Osuchowski Marcin F, Thiemermann Christoph, Remick Daniel G
*Ludwig Boltzmann Institute for Experimental and Clinical Traumatology in the AUVA Research Center, Vienna, Austria †The William Harvey Research Institute, Barts and London School of Medicine and Dentistry, Queen Mary University of London, London, UK ‡Boston University School of Medicine, Boston, Massachusetts.
Shock. 2017 May;47(5):658-660. doi: 10.1097/SHK.0000000000000775.
To effectively improve outcomes of septic patients, we first need to elucidate the multifaceted pathogenesis of sepsis syndromes and related inflammatory conditions. In fulfillment of such needs, in February 2016, new definitions for sepsis and septic shock were published under the acronym Sepsis-3. Although aimed at the clinical area, Sepsis-3 will have an inevitable influence upon the field of translational research as well. Sepsis-3 brings a considerable shift regarding the experimental focal point: from inflammatory states (SIRS/CARS) to organ failure (single and multiple) as the decisive factor. This shift exposes several shortcomings of the current in vivo sepsis modeling including lack of uniform scoring system for sepsis severity and organ dysfunction/failure; high variability of organ dysfunction phenotypes among animal species/strains; difficulty in reproducing severe, intensive care unit grade of organ dysfunction due to high resistance of experimental animals and others. It is intuitive that clinical Sepsis-3 should also serve as an incentive for developing a global standardized approach in sepsis modeling to maximize its translational potential. This could be achieved, for example, by generating consensus guidelines that would support scientists in their study design and optimal sepsis modeling decision-making. An implementation of such hypothetical "Minimum Quality Threshold in Preclinical Sepsis Studies" guidelines across different species has a strong potential for making sepsis studies more reliable and transpolatable. We strongly believe that an internationally coordinated standardization effort in sepsis modeling will certainly serve the above purposes well.
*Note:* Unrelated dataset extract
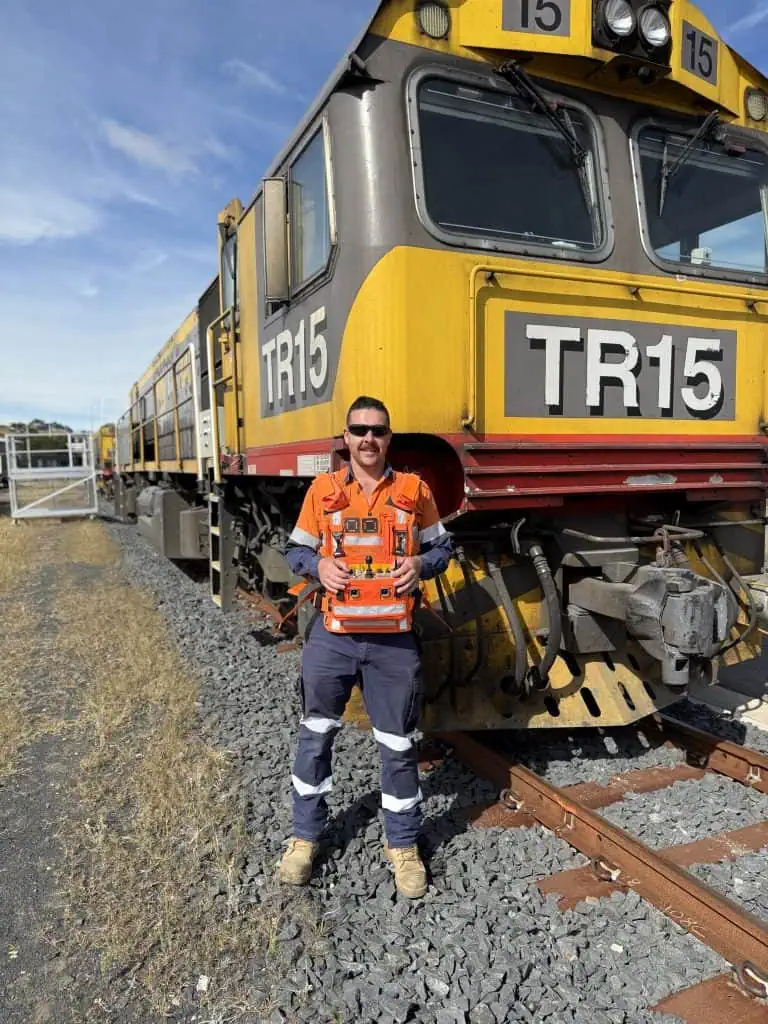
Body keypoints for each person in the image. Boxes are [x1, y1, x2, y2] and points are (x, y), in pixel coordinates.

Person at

为有效改善脓毒症患者的治疗效果,我们首先需要阐明脓毒症综合征及相关炎症状态的多方面发病机制。为满足这一需求,2016年2月,脓毒症和脓毒性休克的新定义以Sepsis-3为缩写形式发布。尽管Sepsis-3针对临床领域,但它也将不可避免地对转化研究领域产生影响。Sepsis-3在实验焦点方面带来了相当大的转变:从炎症状态(全身炎症反应综合征/代偿性抗炎反应综合征)转变为以器官衰竭(单个和多个器官)作为决定性因素。这一转变揭示了当前体内脓毒症模型的几个缺点,包括缺乏统一的脓毒症严重程度和器官功能障碍/衰竭评分系统;动物物种/品系之间器官功能障碍表型的高度变异性;由于实验动物的高耐受性等原因,难以再现重症监护病房级别的严重器官功能障碍。直观地说,临床Sepsis-3也应激励在脓毒症模型中开发一种全球标准化方法,以最大限度地发挥其转化潜力。例如,可以通过制定共识指南来实现这一点,这些指南将支持科学家进行研究设计和做出最佳的脓毒症模型决策。在不同物种中实施这种假设的“临床前脓毒症研究的最低质量阈值”指南,极有可能使脓毒症研究更可靠且更具可转化性。我们坚信,在脓毒症模型方面进行国际协调的标准化努力肯定能很好地实现上述目标。